A large part of managing FTD inevitably falls on the shoulders of the caregiver, often the spouse or child of the patient. Largely owing to the centrality of behavioral symptoms, FTD caregivers experience particularly high burden and strain compared with caregivers of other dementias [48, 55]. The young age of onset in FTD often leads to disruption in family life, leading to feelings of loss and anxiety for children. Financial strain is likely to result when a main provider for the family can no longer work. Social isolation and depression are common developments amongst FTD caregivers, especially given the stigmatization they may feel due to a lack of societal awareness of the disease [48]. These factors all add to the nuances involved in the practical management of FTD.

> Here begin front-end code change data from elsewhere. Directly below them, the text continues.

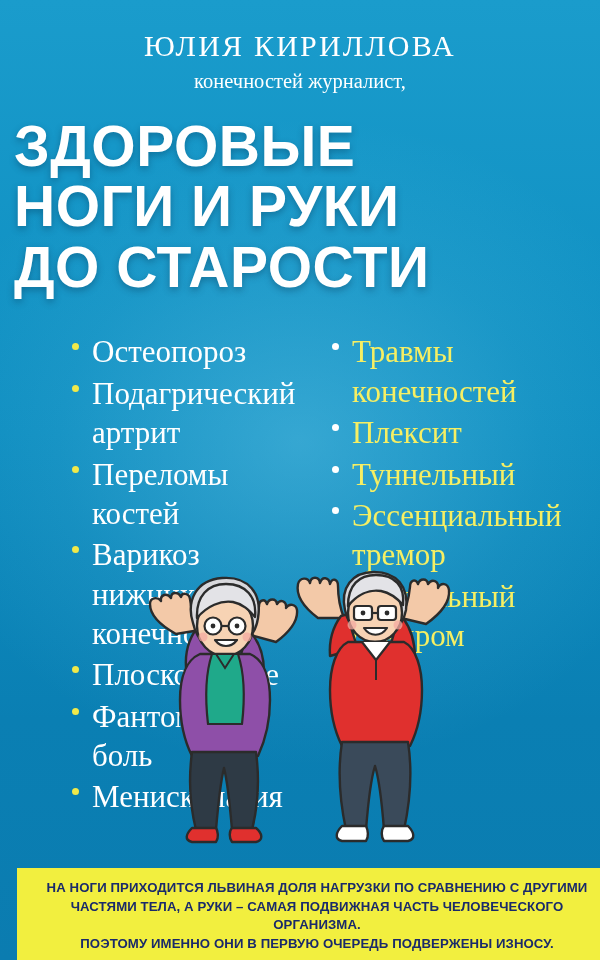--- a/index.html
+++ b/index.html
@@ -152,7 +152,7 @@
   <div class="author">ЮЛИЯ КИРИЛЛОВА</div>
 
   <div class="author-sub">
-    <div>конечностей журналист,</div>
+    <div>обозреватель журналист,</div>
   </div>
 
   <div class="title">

Identifying resources to help caregivers deal with the manifold consequences of this disease is an integral part of the clinician’s responsibility (see Table 17.2). Education and information are most effective when paired with more concrete steps to deal with behavioral symptoms. Referrals to occupational therapists, geriatric nurses, and other clinicians with experience in teaching behavioral modification techniques can help caregivers learn practical skills to better manage distressing behaviors. An example of such a technique is the Advanced Caregiver Training (ACT) model. In this model, dementia caregivers are taught how to identify triggers of patient behavior by monitoring medical conditions, environmental factors, and caregiver communication style [56]. Applying ACT and similar methods can reduce the burden of care as well as caregiver upset [56]. In addition to resources that can help with the practical management of behaviors, caregivers should also be introduced to resources to help them better manage their own mental health. Programs that target dementia caregiver emotional coping strategies can reduce depressive symptoms and psychological distress [57], preventing a breakdown in care and eventually leading to improved quality of life for patients [58]. Clinicians can also recommend psychiatric treatment for some caregivers whom they think would benefit.